Три дня, которые Дионисий провел между видениями и явью, растянулись для Зо в длинную тягостную полосу. Утомляла не работа: Зо скучала. Стоя возле большой вертикальной рамы ткацкого станка, она думала, думала, думала о своем друге. Беспрерывно. С мучительным восторгом. Как он держит голову, говорит, улыбается. Забывшись, Зо и сама начинала улыбаться этому, вымышленному, Дионисию. Шептать слова, которые никогда бы не решилась произнести, глядя ему в глаза.
Аспасия лишь раз спросила, какие мысли отвлекают дочь от работы, но, услышав невнятное мычание, отступилась, уверенная, что ответом является хозяйский сын Кирос. Румянец же на щеках и мечтательно-рассеянный взгляд Зо говорили лишь об одном: его подарок, бронзовое зеркальце, достиг цели.
Понимая, что такая увлеченность ни к чему хорошему не приведет, Аспасия была встревожена. Тем более что повзрослевший мальчик, не привыкший ни в чем встречать отказа, вряд ли будет терпеливым на этот раз. И как любая хорошая мать, держала и держала подле себя дочь, поручая ей все новую работу.

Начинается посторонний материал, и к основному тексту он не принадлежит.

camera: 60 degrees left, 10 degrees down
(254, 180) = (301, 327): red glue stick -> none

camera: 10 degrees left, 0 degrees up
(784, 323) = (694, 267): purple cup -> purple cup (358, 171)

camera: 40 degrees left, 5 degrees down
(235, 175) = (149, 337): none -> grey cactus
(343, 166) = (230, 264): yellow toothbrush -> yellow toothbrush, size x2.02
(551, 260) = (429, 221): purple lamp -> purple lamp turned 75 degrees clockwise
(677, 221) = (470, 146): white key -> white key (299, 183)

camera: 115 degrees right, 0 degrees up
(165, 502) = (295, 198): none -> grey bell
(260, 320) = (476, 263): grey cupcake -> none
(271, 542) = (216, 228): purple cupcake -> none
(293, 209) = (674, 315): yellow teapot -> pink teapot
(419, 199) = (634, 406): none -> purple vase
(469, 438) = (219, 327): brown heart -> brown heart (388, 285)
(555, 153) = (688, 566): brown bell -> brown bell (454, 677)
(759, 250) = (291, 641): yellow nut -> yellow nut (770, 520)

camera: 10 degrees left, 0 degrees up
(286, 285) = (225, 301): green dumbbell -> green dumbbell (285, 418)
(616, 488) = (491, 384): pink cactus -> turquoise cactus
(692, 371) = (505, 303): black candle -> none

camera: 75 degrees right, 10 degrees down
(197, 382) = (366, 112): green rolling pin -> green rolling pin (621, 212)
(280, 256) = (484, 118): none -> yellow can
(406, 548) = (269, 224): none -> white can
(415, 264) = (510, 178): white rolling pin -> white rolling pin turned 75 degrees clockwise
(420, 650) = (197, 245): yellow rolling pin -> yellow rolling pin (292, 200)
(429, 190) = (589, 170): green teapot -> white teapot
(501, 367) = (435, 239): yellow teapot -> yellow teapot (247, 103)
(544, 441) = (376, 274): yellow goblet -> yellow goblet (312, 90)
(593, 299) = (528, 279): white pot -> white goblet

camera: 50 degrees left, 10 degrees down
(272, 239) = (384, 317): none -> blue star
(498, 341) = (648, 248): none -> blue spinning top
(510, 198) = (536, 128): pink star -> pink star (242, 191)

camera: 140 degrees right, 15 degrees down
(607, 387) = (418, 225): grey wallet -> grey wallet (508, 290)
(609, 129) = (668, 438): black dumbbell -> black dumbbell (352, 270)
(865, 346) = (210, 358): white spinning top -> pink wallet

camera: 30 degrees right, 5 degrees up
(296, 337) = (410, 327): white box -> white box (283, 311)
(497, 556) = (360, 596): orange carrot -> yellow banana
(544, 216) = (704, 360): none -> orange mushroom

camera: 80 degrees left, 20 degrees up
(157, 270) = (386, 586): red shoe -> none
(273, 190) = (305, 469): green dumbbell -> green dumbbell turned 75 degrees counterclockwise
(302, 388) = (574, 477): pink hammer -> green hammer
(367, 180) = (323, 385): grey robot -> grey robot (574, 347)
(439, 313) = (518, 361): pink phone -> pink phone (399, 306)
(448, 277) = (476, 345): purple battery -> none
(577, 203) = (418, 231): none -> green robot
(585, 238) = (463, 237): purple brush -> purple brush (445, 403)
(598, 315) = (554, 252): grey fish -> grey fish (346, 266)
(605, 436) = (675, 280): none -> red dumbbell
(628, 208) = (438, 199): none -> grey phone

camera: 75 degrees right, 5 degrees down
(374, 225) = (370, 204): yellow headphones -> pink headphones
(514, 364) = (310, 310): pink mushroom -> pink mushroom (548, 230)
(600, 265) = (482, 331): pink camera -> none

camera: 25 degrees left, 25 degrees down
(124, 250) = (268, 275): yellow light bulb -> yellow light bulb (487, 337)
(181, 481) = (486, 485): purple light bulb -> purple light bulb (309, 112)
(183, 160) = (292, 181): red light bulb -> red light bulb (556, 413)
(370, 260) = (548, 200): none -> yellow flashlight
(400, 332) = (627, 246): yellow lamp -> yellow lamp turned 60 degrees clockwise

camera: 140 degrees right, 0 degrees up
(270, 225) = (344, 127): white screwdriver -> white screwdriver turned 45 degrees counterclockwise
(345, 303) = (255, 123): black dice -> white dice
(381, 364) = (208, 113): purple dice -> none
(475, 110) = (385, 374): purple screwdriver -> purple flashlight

Но вечно ничего продолжаться не может. На третий день Зо была дарована свобода.
– Дионисий, послушай, Дионисий! Боги умеют растягивать дни, как нити, которые выходят из-под моего веретена! – радостно вскричала она, завидев наконец своего друга вверху тропинки, поднимавшейся от моря.
Сильный, почти штормовой ветер волновал складки его хитона, но ничего не мог сделать со счастливой улыбкой и таким же голосом.
– Я никогда не прял, и все же мой день был не менее длинен! – Дионисий сбежал вниз, подошел, протянул к Зо руки. – Хайре! Закончена ли твоя работа?
– Работа женщины никогда не может быть закончена. Она лишь прерывается на время. – Зо отдала ему свои ладони. Заглянула в глаза… И сквозь улыбку прочитала в них тревогу.
– Но ты чем-то опечален? О чем не можешь забыть даже во время нашей встречи?
Он легонько сжал ее пальцы.
– Мне снилась Дайона.
– И это всё? Но людям часто снятся родственники, ушедшие в царство мертвых. Ты так скучаешь по сестре, Дионисий?
– Я помню ее. Но не в этом дело… – Он замялся, не зная, стоит ли продолжать. Нежелание говорить о своем умении видеть мешало быть до конца откровенным. – Тогда, в тот ужасный день… Дайона нарисовала на пинаксе собаку. И теперь каждую ночь сестра приходит ко мне и просит не забывать о собаке. А я… я не уверен, что понимаю.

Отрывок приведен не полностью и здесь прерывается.